- Country: Malawi
- Location: Kholombidzo, Blantyre District, Southern Region
- Coordinates: 15°23′41″S 34°53′39″E﻿ / ﻿15.39472°S 34.89417°E
- Purpose: Power
- Status: Proposed
- Construction began: 2018 (expected)
- Construction cost: $435 million
- Owner: Electricity Generation Company Malawi Limited

Dam and spillways
- Type of dam: Run-of-river
- Impounds: Shire River

Kholombidzo Power Station
- Commission date: 2021 (expected)
- Turbines: 4×50 MW
- Installed capacity: 200 megawatts (270,000 hp)

= Kholombidzo Hydroelectric Power Station =

Hydroelectric power plant in Malawi

Kholombidzo Dam, also Kholombidzo Hydroelectric Power Station, is a planned 200 MW hydroelectric dam in Malawi.

==Location==
The power station would be located across the Shire River, in the village of Kholombidzo, Blantyre District, in the Southern Region of Malawi. Kholombidzo is the location of Kholombidzo Falls (formerly Murchison Falls), adjacent to the village of Chipironje. This is about 52 km, by road, north-west of Blantyre, the financial capital of Malawi.

==Overview and history==
In 2013, the government of Malawi advertised for bids to carry out feasibility studies for a power station with capacity of 160–370 megawatts, using US$2 million granted to Malawi by the African Development Bank (AfDB).

The contract for the feasibility study and project design was awarded to COBA, a Portuguese engineering firm. It is anticipated that the plant will be built under the public-private-partnership (PPP) model, with the Electricity Generation Company Malawi Limited (Egenco), representing the government.

The power generated is expected to be evacuated via the nearby 400kV substation at Phombeya, approximately 16.5 km, by road, to the north of Kholombidzo Falls.

==Construction, cost and funding==
The feasibility study put the cost of construction at US$435 million.
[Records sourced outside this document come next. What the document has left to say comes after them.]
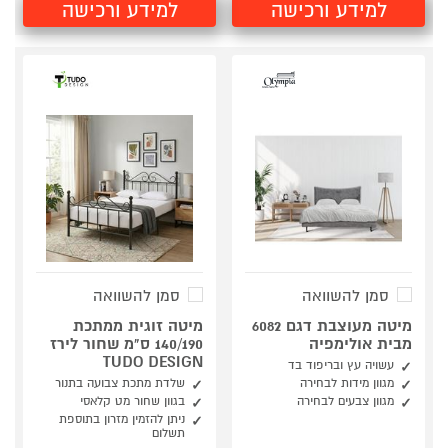
למידע ורכישה
למידע ורכישה
סמן להשוואה
סמן להשוואה
מיטה מעוצבת דגם 6082
מיטה זוגית ממתכת
מבית אולימפיה
140/190 ס"מ שחור לירז
TUDO DESIGN
עשויה עץ ובריפוד בד
מגוון מידות לבחירה
שלדת מתכת צבועה בתנור
מגוון צבעים לבחירה
בגוון שחור מט קלאסי
ניתן להזמין מזרון בתוספת
תשלום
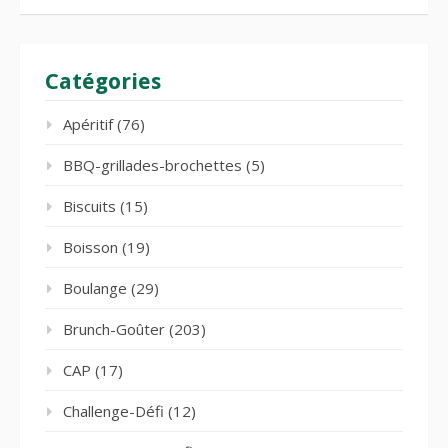
Catégories
Apéritif
(76)
BBQ-grillades-brochettes
(5)
Biscuits
(15)
Boisson
(19)
Boulange
(29)
Brunch-Goûter
(203)
CAP
(17)
Challenge-Défi
(12)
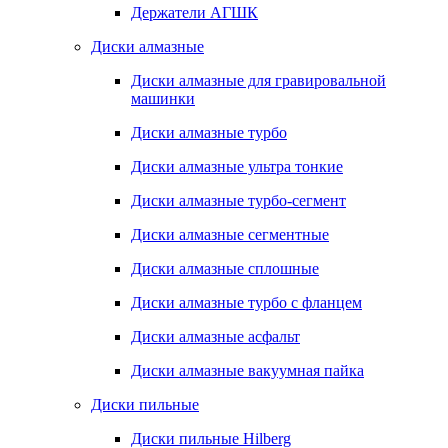
Держатели АГШК
Диски алмазные
Диски алмазные для гравировальной
машинки
Диски алмазные турбо
Диски алмазные ультра тонкие
Диски алмазные турбо-сегмент
Диски алмазные сегментные
Диски алмазные сплошные
Диски алмазные турбо с фланцем
Диски алмазные асфальт
Диски алмазные вакуумная пайка
Диски пильные
Диски пильные Hilberg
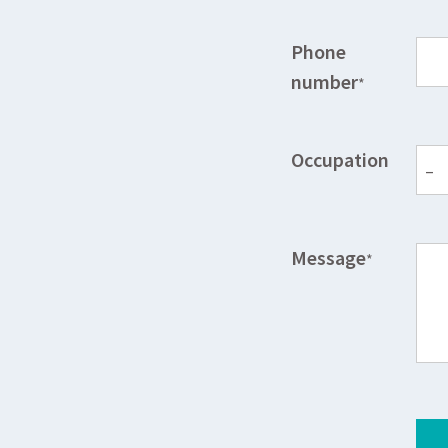
Phone
number
*
Occupation
Message
*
The scope of work involves construction of a dam, a powerhouse, a substation, and service roads. It also includes the installation of four turbines, transformers, generators, and the laying of transmission lines. Construction was expected to start in 2018 and conclude in 2021. In 2020, the beginning of construction was pushed back to 2021, with completion planned for 2024.